Judge: Ralph C. Hofer, Case: 21GDCV01313, Date: 2023-12-15 Tentative Ruling

Case Number: 21GDCV01313    Hearing Date: December 15, 2023    Dept: D

TENTATIVE RULING

Calendar: 1
Date: 12/15/2023
Case No: 21 GDCV01313
Case Name: Sychrony Bank v. Toroussian

MOTION TO SET ASIDE DEFAULT JUDGMENT
Moving Party: Plaintiff Synchrony Bank      
Responding Party: Defendant Arus Toroussian (No Opposition, has not appeared)     

VACATE OR SET ASIDE:
Default Judgment entered on March 28, 2022 

FACTUAL AND PROCEDURAL BACKGROUND:
This is a collections action pursuant to which plaintiff Synchrony Bank seeks to recover sums allegedly due pursuant to common counts based on an identified account pursuant to which defendant Arus Toroussian received monetary or other benefits without repaying plaintiff. 

On March 25, 2022, plaintiff filed a Request for Entry of Default of defendant, which was entered as requested the same date. 

On March 28, 2022, a Judgment by the Court by Default based on plaintiff’s written declaration was filed and signed pursuant to which the court entered judgment in favor of plaintiff and against defendant in the sum of $48,961.25. 

ANALYSIS:
The motion is a bit unusual, as it is brought by plaintiff to set aside a default and default judgment plaintiff requested be entered in this action.  Plaintiff seeks to set the judgment aside because evidently since  the judgment was entered, counsel for plaintiff has received notice that defendant claimed fraud on the account, and plaintiff reviewed and confirmed the fraud claim, so that plaintiff now believes that the default and default judgment should be set aside, as judgment was entered due to plaintiff’s mistaken belief that this was a valid account, but plaintiff has now confirmed to plaintiff’s satisfaction that the account was opened or used fraudulently.  [Boone Decl. ¶¶ 6, 7].  Plaintiff requests that the judgment be set aside in the interest of fairness and justice so that plaintiff may dismiss the case with prejudice, as the judgment was obtained by mistake or surprise. 

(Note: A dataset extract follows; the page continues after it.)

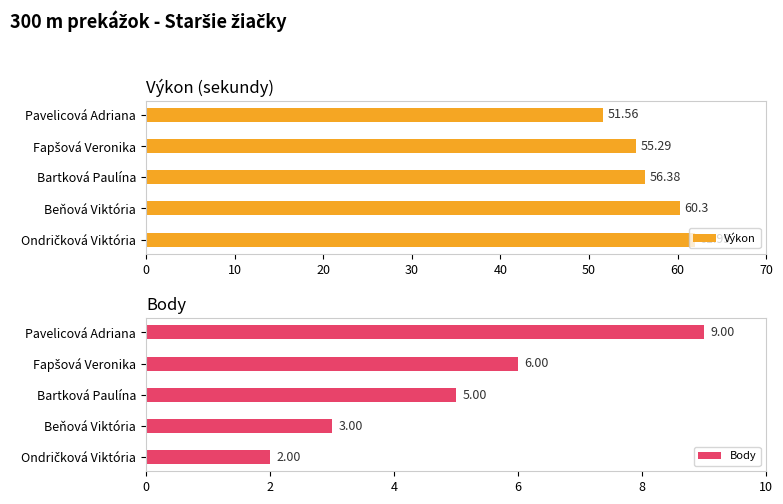

Rank the series by their average value, from highest to lowest.

Výkon, Body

Relief is sought pursuant to the discretionary provision of CCP § 473(b), which provides:
“The court may, upon any terms as may be just, relieve a party or his or her legal representative from a judgment, dismissal, order, or other proceeding taken against him or her through his or her mistake, inadvertence, surprise, or excusable neglect.   Application for this relief shall be accompanied by a copy of the answer or other pleading proposed to be filed therein, otherwise the application shall not be granted, and shall be made within a reasonable time, in no case exceeding six months, after the judgment, dismissal, order, or proceeding was taken.”

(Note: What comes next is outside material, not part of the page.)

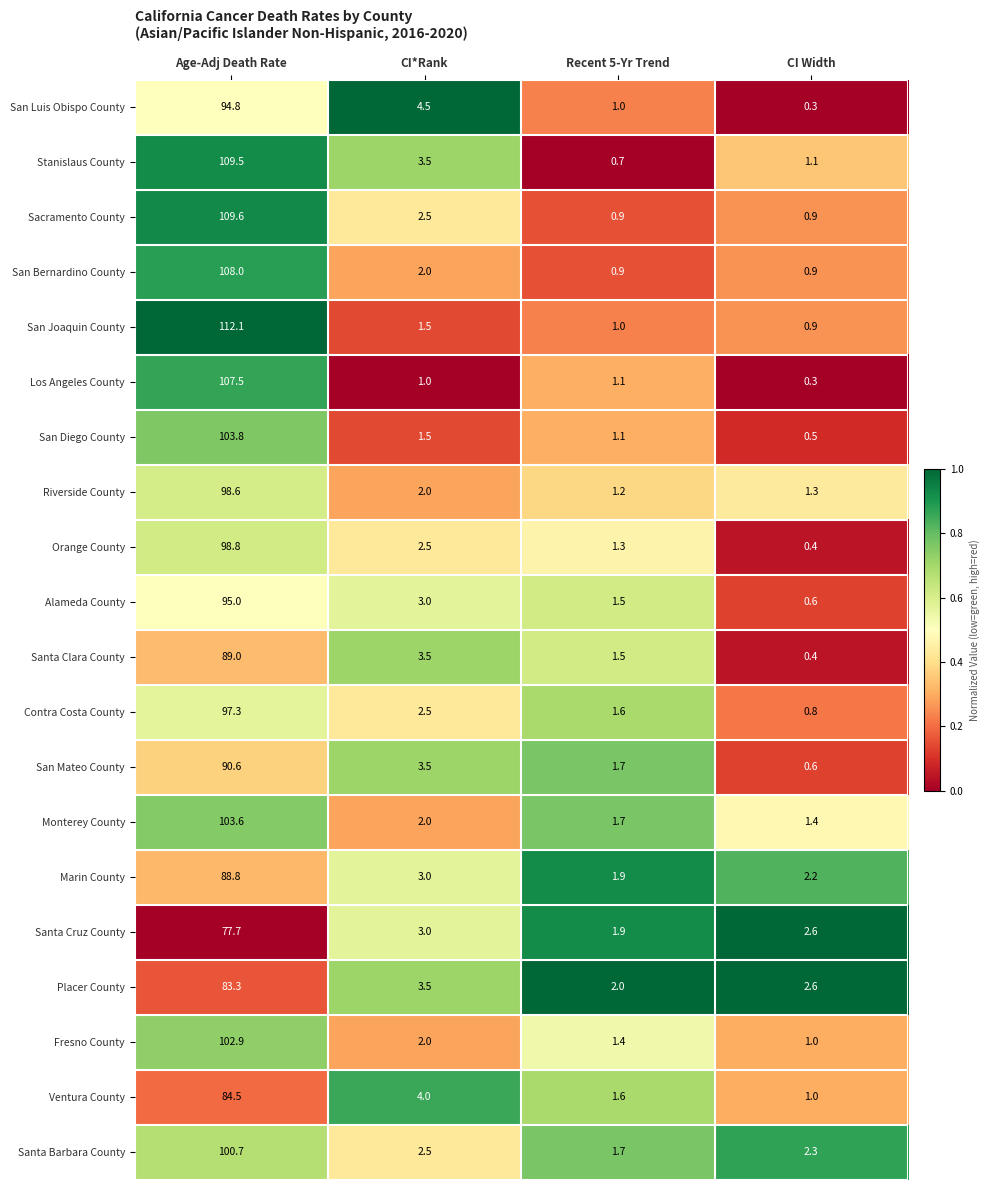

Which label corresponds to the largest value in the chart?

Age-Adj Death Rate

The relief sought here is not to relieve plaintiff of a judgment “taken against him or her,” but taken against another party.  It does not appear that this matter falls within the statute, and the proper way of proceeding would be for defendant, not plaintiff, to move for relief under this or some other applicable section.  The court could require that further action be taken by defendant here.  However, since there is little likelihood, an order setting aside the judgment under these circumstances will ever be challenged, the court will streamline the process and enter the order as requested.  The court recognizes that there are evidently unwarranted consequences to defendant if the judgment is allowed to remain outstanding, and also that plaintiff may be concerned about malicious prosecution, abuse of process or other liability if the judgment is permitted to stand.  

 
RULING:
[No Opposition]
UNOPPOSED Motion to Set Aside and Vacate Default Judgment is GRANTED.  The default entered on March 25, 2022 and Judgment entered on March 28, 2022 are VACATED.